ACTIVITY — What you give back must match the records below exactly, apart from the pictures, which are omitted.
++++++++
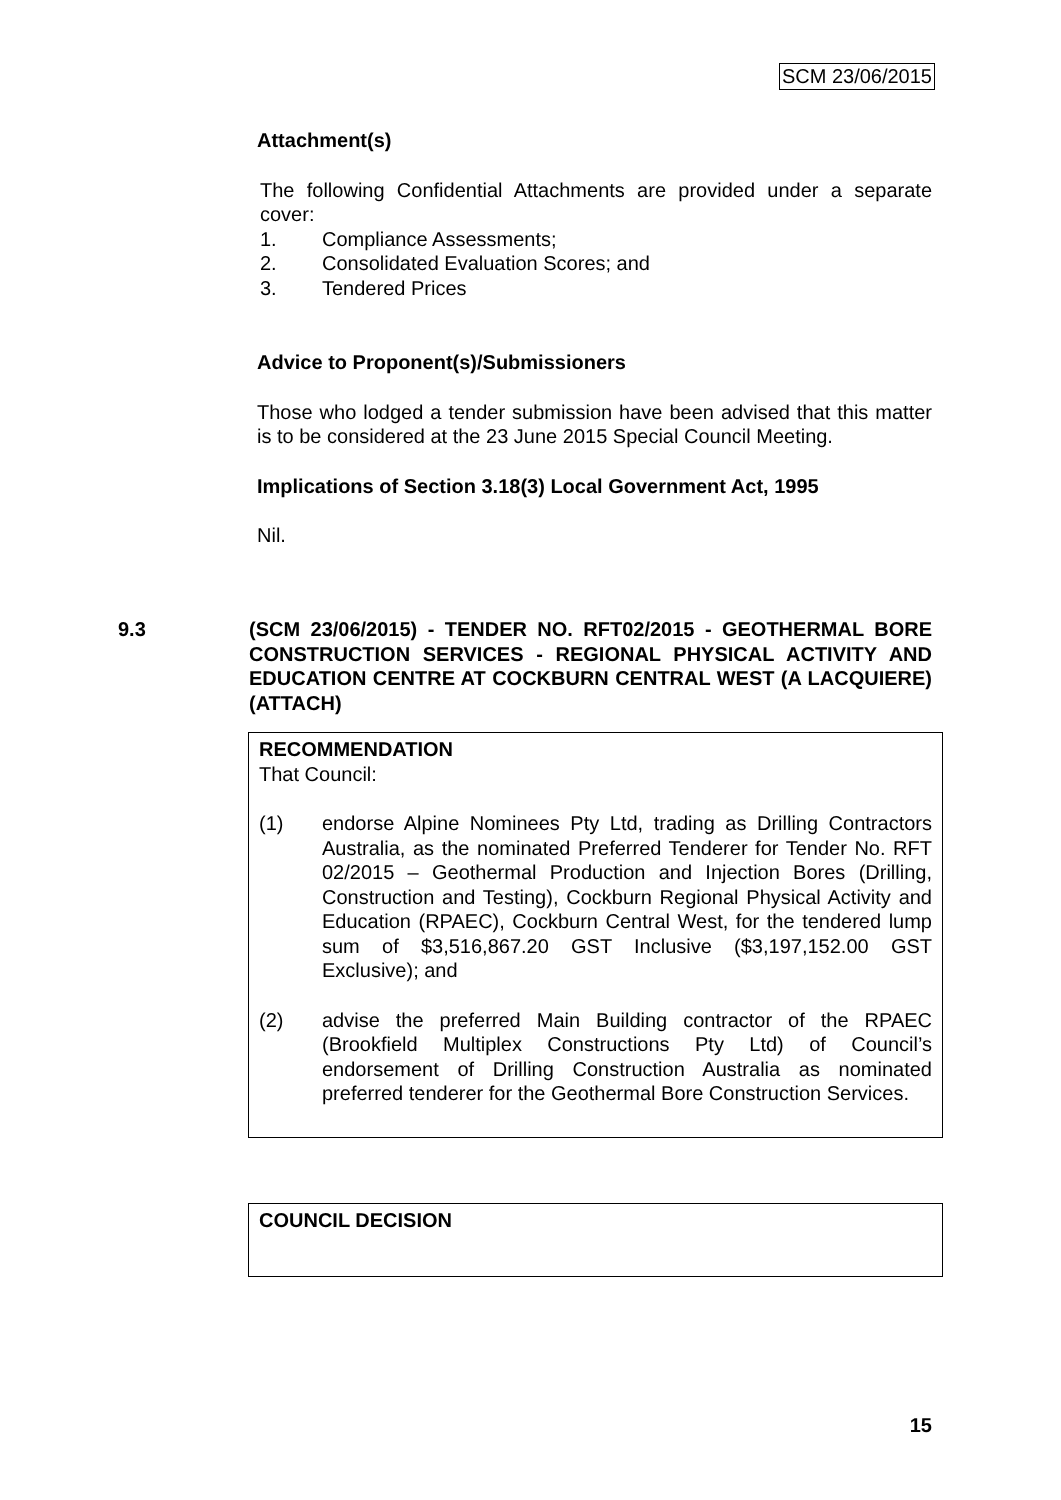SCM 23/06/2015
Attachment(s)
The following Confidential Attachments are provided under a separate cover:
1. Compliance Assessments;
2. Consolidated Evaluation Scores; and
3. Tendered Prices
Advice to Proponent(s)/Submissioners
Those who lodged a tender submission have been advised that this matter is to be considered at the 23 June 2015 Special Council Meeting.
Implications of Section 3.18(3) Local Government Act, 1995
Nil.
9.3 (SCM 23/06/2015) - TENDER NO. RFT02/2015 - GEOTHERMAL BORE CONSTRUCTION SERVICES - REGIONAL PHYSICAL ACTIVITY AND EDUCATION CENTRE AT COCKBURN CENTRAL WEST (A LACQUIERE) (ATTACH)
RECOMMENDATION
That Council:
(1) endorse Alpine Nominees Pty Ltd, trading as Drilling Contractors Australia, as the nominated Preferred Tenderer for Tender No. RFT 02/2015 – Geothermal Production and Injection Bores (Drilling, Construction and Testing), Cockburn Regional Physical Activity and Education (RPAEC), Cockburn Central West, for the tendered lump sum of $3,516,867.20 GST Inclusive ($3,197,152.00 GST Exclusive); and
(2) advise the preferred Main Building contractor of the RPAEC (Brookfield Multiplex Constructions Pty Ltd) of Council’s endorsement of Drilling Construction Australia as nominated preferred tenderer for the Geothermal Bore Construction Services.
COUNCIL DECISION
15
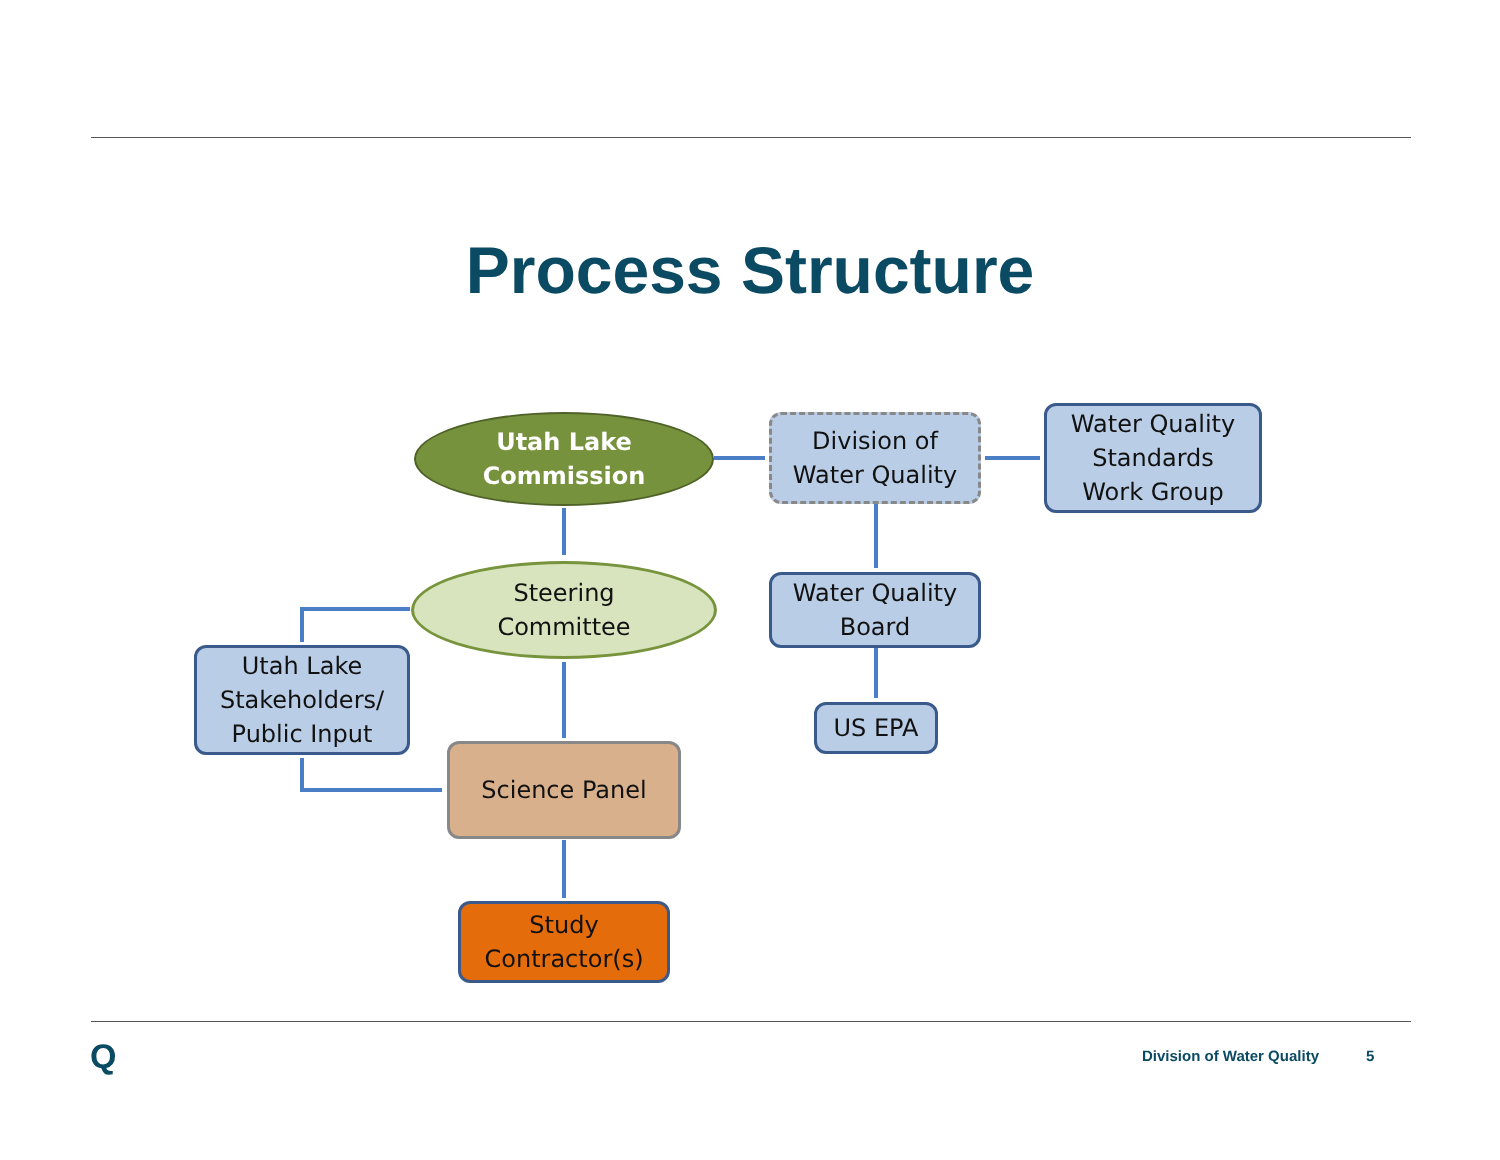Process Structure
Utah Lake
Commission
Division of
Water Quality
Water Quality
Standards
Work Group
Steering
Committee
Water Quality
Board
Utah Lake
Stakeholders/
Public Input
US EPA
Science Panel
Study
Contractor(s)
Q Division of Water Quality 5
++++++++
ANSWER TO THIS EXERCISE —
SCM 23/06/2015
Attachment(s)
The following Confidential Attachments are provided under a separate cover:
1. Compliance Assessments;
2. Consolidated Evaluation Scores; and
3. Tendered Prices
Advice to Proponent(s)/Submissioners
Those who lodged a tender submission have been advised that this matter is to be considered at the 23 June 2015 Special Council Meeting.
Implications of Section 3.18(3) Local Government Act, 1995
Nil.
9.3 (SCM 23/06/2015) - TENDER NO. RFT02/2015 - GEOTHERMAL BORE CONSTRUCTION SERVICES - REGIONAL PHYSICAL ACTIVITY AND EDUCATION CENTRE AT COCKBURN CENTRAL WEST (A LACQUIERE) (ATTACH)
RECOMMENDATION
That Council:
(1) endorse Alpine Nominees Pty Ltd, trading as Drilling Contractors Australia, as the nominated Preferred Tenderer for Tender No. RFT 02/2015 – Geothermal Production and Injection Bores (Drilling, Construction and Testing), Cockburn Regional Physical Activity and Education (RPAEC), Cockburn Central West, for the tendered lump sum of $3,516,867.20 GST Inclusive ($3,197,152.00 GST Exclusive); and
(2) advise the preferred Main Building contractor of the RPAEC (Brookfield Multiplex Constructions Pty Ltd) of Council’s endorsement of Drilling Construction Australia as nominated preferred tenderer for the Geothermal Bore Construction Services.
COUNCIL DECISION
15
Process Structure
Utah Lake
Commission
Division of
Water Quality
Water Quality
Standards
Work Group
Steering
Committee
Water Quality
Board
Utah Lake
Stakeholders/
Public Input
US EPA
Science Panel
Study
Contractor(s)
Q Division of Water Quality 5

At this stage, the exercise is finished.